Document structure recognition data:
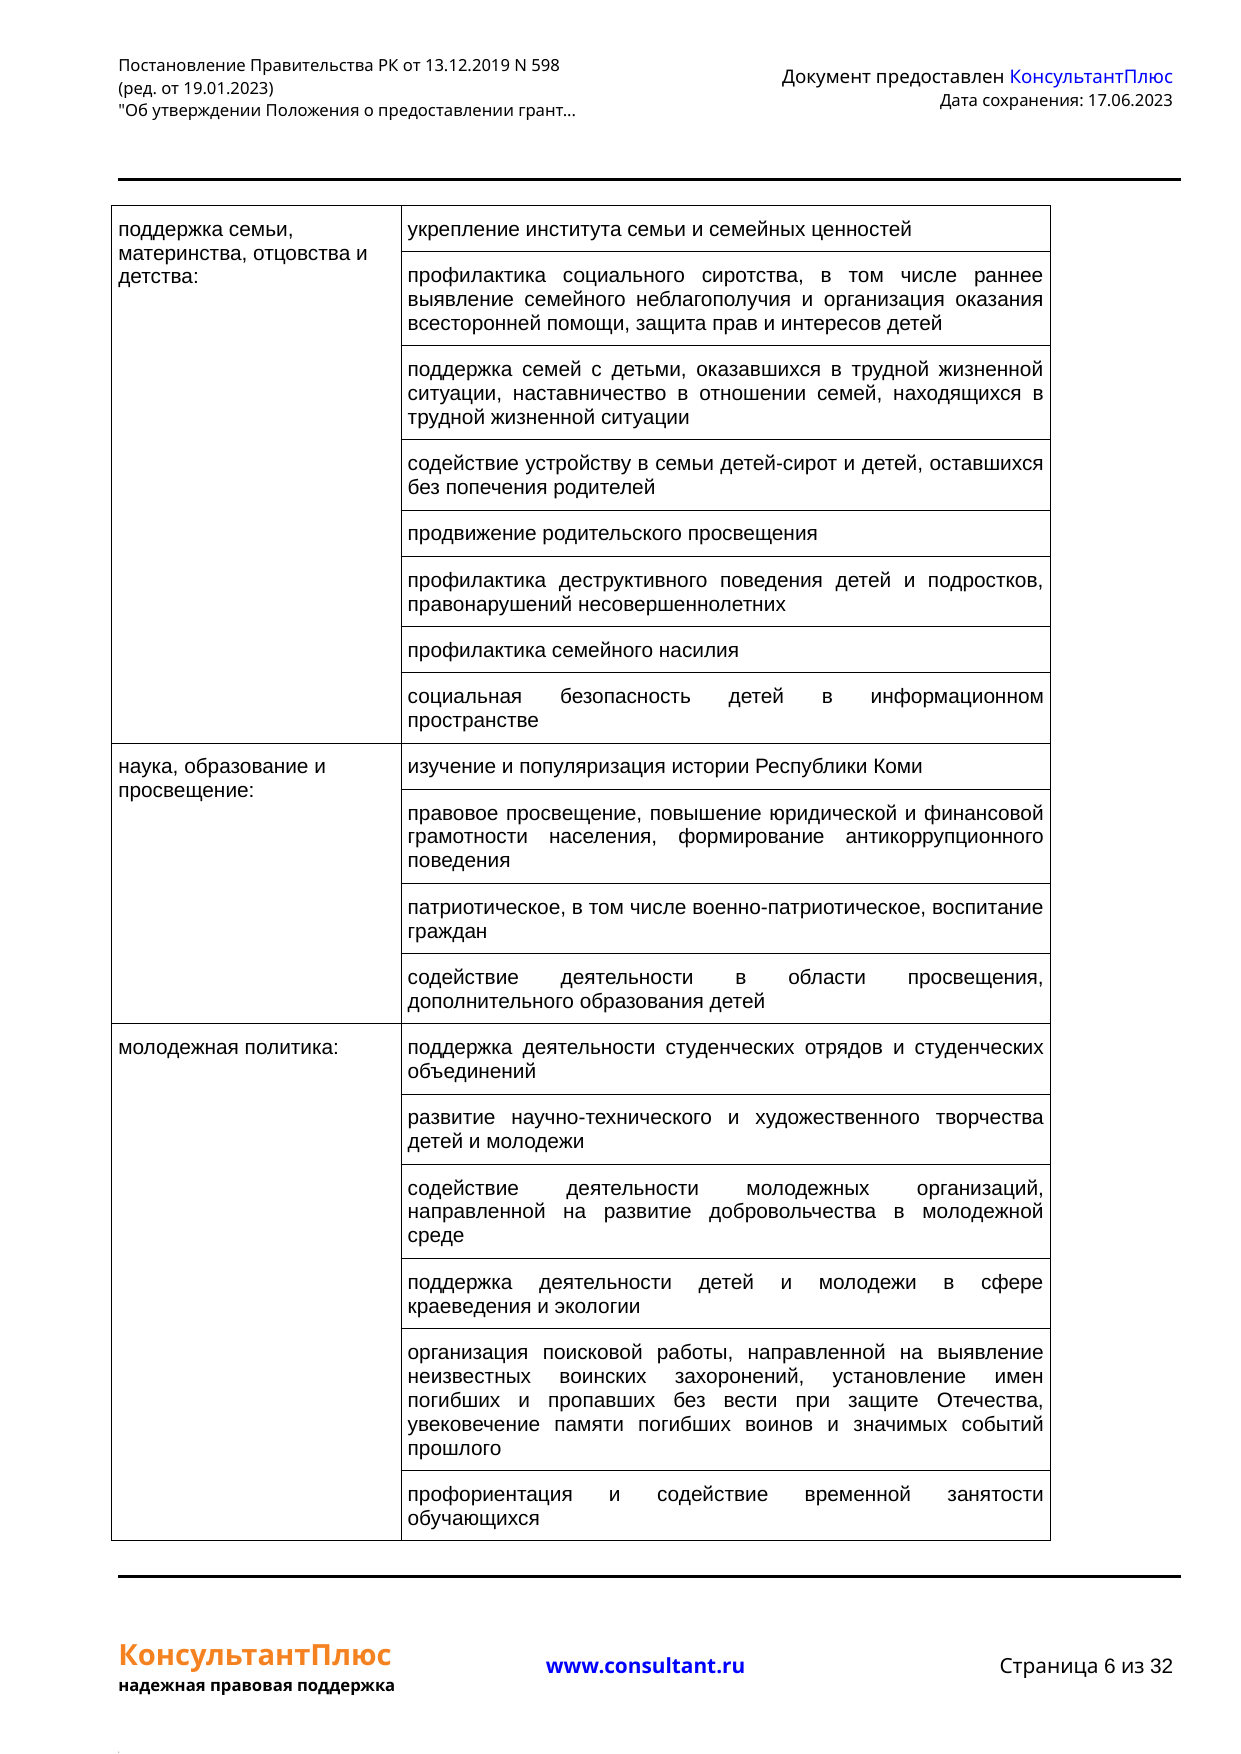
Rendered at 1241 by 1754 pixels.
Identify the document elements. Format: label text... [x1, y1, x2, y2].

table_cell поддержка деятельности студенческих отрядов и студенческих объединений [402, 1024, 1050, 1093]
table_cell правовое просвещение, повышение юридической и финансовой грамотности населения, формирование антикоррупционного поведения [402, 790, 1050, 883]
table_cell содействие устройству в семьи детей-сирот и детей, оставшихся без попечения родителей [402, 440, 1050, 509]
table_cell организация поисковой работы, направленной на выявление неизвестных воинских захоронений, установление имен погибших и пропавших без вести при защите Отечества, увековечение памяти погибших воинов и значимых событий прошлого [402, 1329, 1050, 1470]
table_cell поддержка семей с детьми, оказавшихся в трудной жизненной ситуации, наставничество в отношении семей, находящихся в трудной жизненной ситуации [402, 346, 1050, 439]
table_cell изучение и популяризация истории Республики Коми [402, 744, 1050, 789]
table_cell поддержка семьи, материнства, отцовства и детства: [112, 206, 401, 742]
table_cell профилактика деструктивного поведения детей и подростков, правонарушений несовершеннолетних [402, 557, 1050, 626]
table_cell профилактика социального сиротства, в том числе раннее выявление семейного неблагополучия и организация оказания всесторонней помощи, защита прав и интересов детей [402, 252, 1050, 345]
table_cell наука, образование и просвещение: [112, 744, 401, 1023]
table_cell содействие деятельности в области просвещения, дополнительного образования детей [402, 954, 1050, 1023]
table_cell социальная безопасность детей в информационном пространстве [402, 673, 1050, 742]
table_cell развитие научно-технического и художественного творчества детей и молодежи [402, 1095, 1050, 1164]
table_cell содействие деятельности молодежных организаций, направленной на развитие добровольчества в молодежной среде [402, 1165, 1050, 1258]
table_cell профориентация и содействие временной занятости обучающихся [402, 1471, 1050, 1540]
table_cell профилактика семейного насилия [402, 627, 1050, 672]
table_cell поддержка деятельности детей и молодежи в сфере краеведения и экологии [402, 1259, 1050, 1328]
table_cell молодежная политика: [112, 1024, 401, 1540]
table_cell продвижение родительского просвещения [402, 511, 1050, 556]
table_cell укрепление института семьи и семейных ценностей [402, 206, 1050, 251]
table_cell патриотическое, в том числе военно-патриотическое, воспитание граждан [402, 884, 1050, 953]
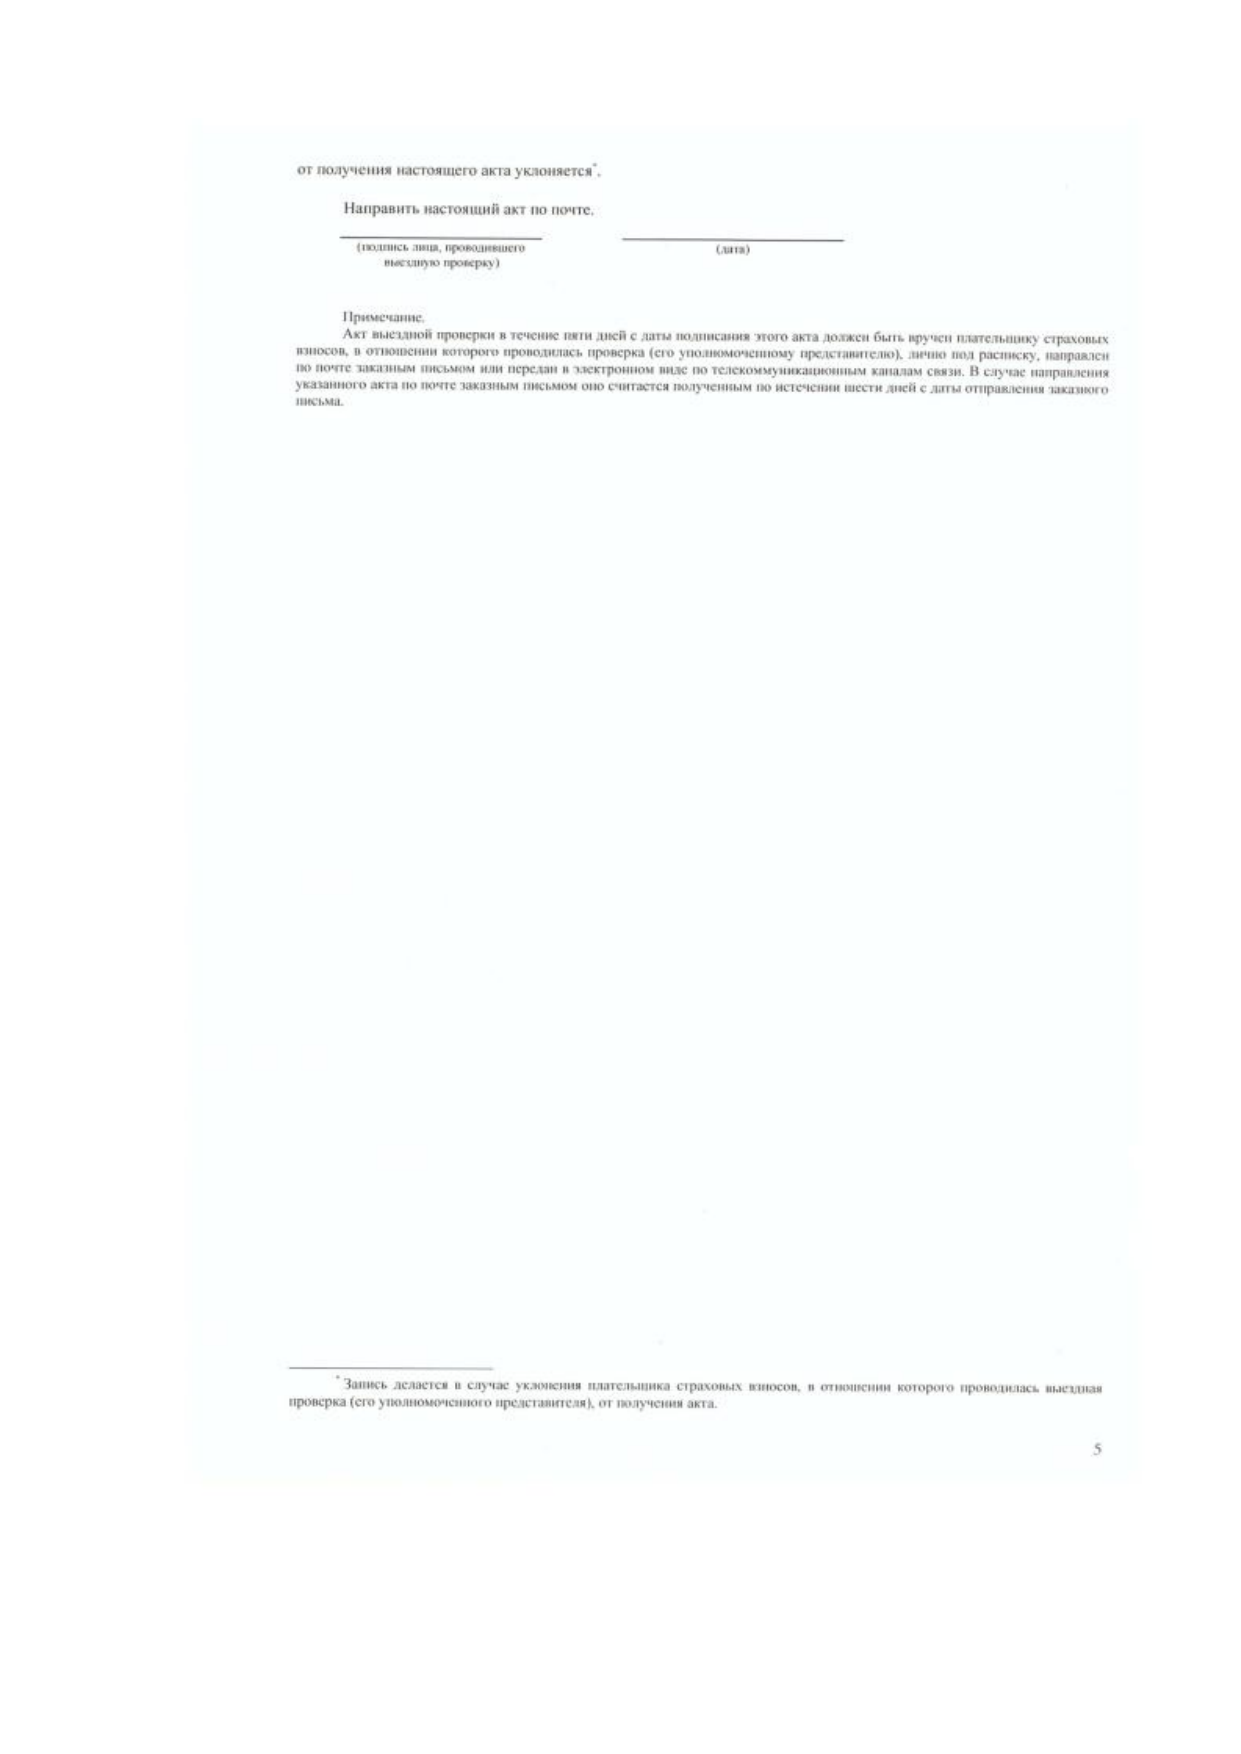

*WORK REQUEST:* Aside from the pictures, copy all of the entries exactly.

*TASK RESULT:*
Rendered at 1241 by 1754 pixels.
Identify the document elements. Format: label text... [x1, y1, x2, y2].

table_cell поддержка деятельности студенческих отрядов и студенческих объединений [402, 1024, 1050, 1093]
table_cell правовое просвещение, повышение юридической и финансовой грамотности населения, формирование антикоррупционного поведения [402, 790, 1050, 883]
table_cell содействие устройству в семьи детей-сирот и детей, оставшихся без попечения родителей [402, 440, 1050, 509]
table_cell организация поисковой работы, направленной на выявление неизвестных воинских захоронений, установление имен погибших и пропавших без вести при защите Отечества, увековечение памяти погибших воинов и значимых событий прошлого [402, 1329, 1050, 1470]
table_cell поддержка семей с детьми, оказавшихся в трудной жизненной ситуации, наставничество в отношении семей, находящихся в трудной жизненной ситуации [402, 346, 1050, 439]
table_cell изучение и популяризация истории Республики Коми [402, 744, 1050, 789]
table_cell поддержка семьи, материнства, отцовства и детства: [112, 206, 401, 742]
table_cell профилактика деструктивного поведения детей и подростков, правонарушений несовершеннолетних [402, 557, 1050, 626]
table_cell профилактика социального сиротства, в том числе раннее выявление семейного неблагополучия и организация оказания всесторонней помощи, защита прав и интересов детей [402, 252, 1050, 345]
table_cell наука, образование и просвещение: [112, 744, 401, 1023]
table_cell содействие деятельности в области просвещения, дополнительного образования детей [402, 954, 1050, 1023]
table_cell социальная безопасность детей в информационном пространстве [402, 673, 1050, 742]
table_cell развитие научно-технического и художественного творчества детей и молодежи [402, 1095, 1050, 1164]
table_cell содействие деятельности молодежных организаций, направленной на развитие добровольчества в молодежной среде [402, 1165, 1050, 1258]
table_cell профориентация и содействие временной занятости обучающихся [402, 1471, 1050, 1540]
table_cell профилактика семейного насилия [402, 627, 1050, 672]
table_cell поддержка деятельности детей и молодежи в сфере краеведения и экологии [402, 1259, 1050, 1328]
table_cell молодежная политика: [112, 1024, 401, 1540]
table_cell продвижение родительского просвещения [402, 511, 1050, 556]
table_cell укрепление института семьи и семейных ценностей [402, 206, 1050, 251]
table_cell патриотическое, в том числе военно-патриотическое, воспитание граждан [402, 884, 1050, 953]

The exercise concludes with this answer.